How to talk to a young person about drugs and alcohol
Try not to panic.
Taking a calm approach will make it easier to communicate and will allow them to feel like they can open up to you.
Don't force it.
Don’t force them to have a discussion; being willing to back off shows respect and understanding.
Be open and honest.
If you’re open and honest, it’s more likely that they’ll be the same. Ask questions that require more than a yes or no answer. Listen more than you talk. Focus on the facts rather than your emotions. Don’t use scare tactics.
Ask what's going on with them.
Teenagers often use alcohol and drugs because they have other, less clear issues affecting their lives. For example physical and mental health problems, relationship issues, and in more extreme cases, exploitation. Trying to find out what else is going on in their lives and being patient and understanding will make it easier for them to open up.
Find out about their habits.
If the talk is going well, you can try to find out what they’re drinking or using, how often and who with. This will help you gain perspective on what you are dealing with and plan what to do next.
What to do next
Your next steps after the talk depend a lot on how it went. If you didn’t find out much, keep the lines of communication open so they can talk to you when they’re ready.
If the talk went well then encourage them to speak to us, they do not need to commit to anything other than a conversation either over the phone or in person.
This is what some parents have said about our service:
"We would like to express our gratitude for the help and support provided over the past year. We found ourselves in an alien and scary situation when we discovered our daughter (seventeen at the time) was taking drugs. Emma calmly listened to us as a family but most importantly spent hours talking with her almost on a weekly basis. Her knowledge and advice has guided our decisions and certainly had an impact. We have seen other professionals privately but had a preference to engage with Emma. We all appreciate the help and support provided by Emma and would like to thank her for this. We feel her support was invaluable to helping us to rebuild our lives and wouldn't hesitate to recommend other families would find themselves in the same position to use the service."
If you would like to talk to someone on our team for advice or to seek help for a young person you know then click here. We aim to respond within 2 working days.

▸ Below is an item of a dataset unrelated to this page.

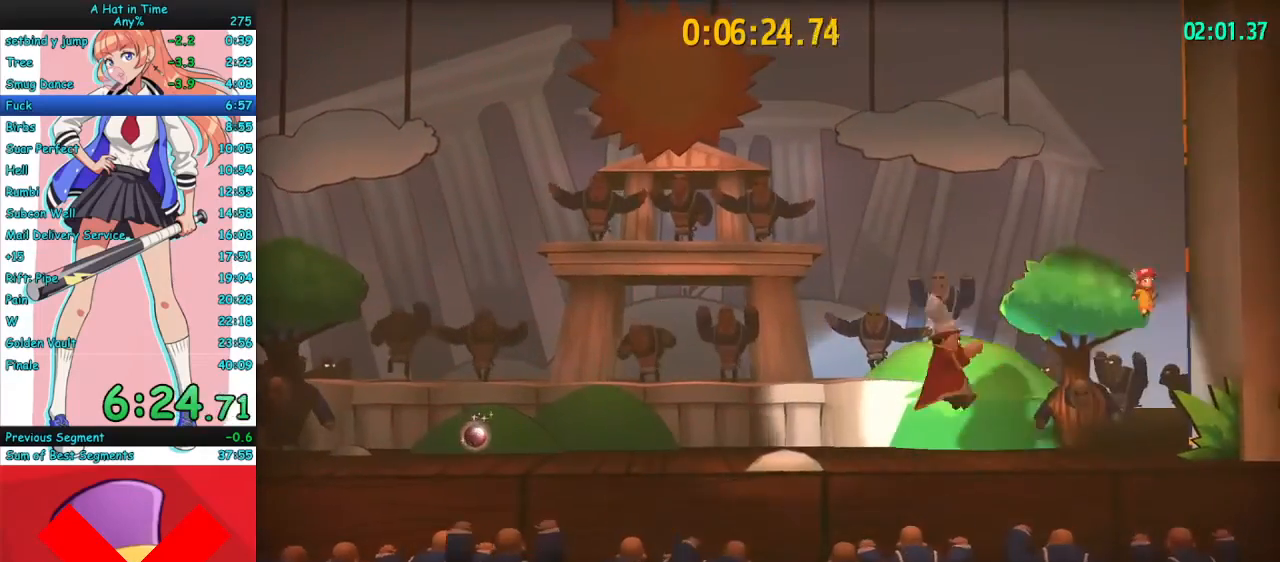
{"keys": [], "mouse": ["left"], "events": [[500, "mouse_left", "down"]]}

"My son was 16 when he was 1st assigned Paul from YDAP, I was at my wits end with worry about my son as he had started to use drugs. I saw my him slowly disappearing and turning into someone I no longer knew. With the help, guidance and support from Paul, I got my son back again. It wasn't a quick fix but Paul was patient and understanding and my son had a great bond with him, making it easy for him to talk about things he couldn't talk to us about. Thank you YDAP, especially Paul for helping my son understand the dangers of drugs and how it doesn't only affect the user but also family and friends."
How to support young people you are concerned about
Don’t use alcohol or drugs in front of the young person.
Give them praise when they do well. Try to show understanding and not focus on the negatives.
This may involve setting clear boundaries and expectations, establishing a routine or schedule, and staying in regular contact with the young person to ensure their safety and well-being.
Try to encourage positive social activities such as go with them for a walk, visit family, go out for food or for a coffee, got to a football match together, or go and get nails done.
Learn what drugs look like, how they are used, what are the signs of use, dangers and how to reduce the risk of the young person coming to harm.
Supporting someone who uses drugs and/or alcohol can put families under huge strain. Looking after yourself will mean you can be more resilient and do more to support them.
Together for Children’s Early Help Service is available to support you with any concerns about your children, your family and your home circumstances. This might be about behaviour, problems at school, housing, debt, routines and boundaries, or other difficulties you're experiencing. Getting help early helps to prevent little concerns from becoming big concerns.